# TO DO:
Select every line of the entries that contains the word "człowiekiem".

# DATA FOR THE TASK:
---

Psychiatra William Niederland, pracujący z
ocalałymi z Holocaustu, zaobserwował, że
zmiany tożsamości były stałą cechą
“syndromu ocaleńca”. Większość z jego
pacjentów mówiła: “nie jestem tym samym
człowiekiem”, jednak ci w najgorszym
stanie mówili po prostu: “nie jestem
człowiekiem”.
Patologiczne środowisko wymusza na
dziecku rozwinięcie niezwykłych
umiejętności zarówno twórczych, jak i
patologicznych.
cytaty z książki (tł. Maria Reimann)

---

# OUTPUT FOR THIS TASK:
człowiekiem”, jednak ci w najgorszym
człowiekiem”.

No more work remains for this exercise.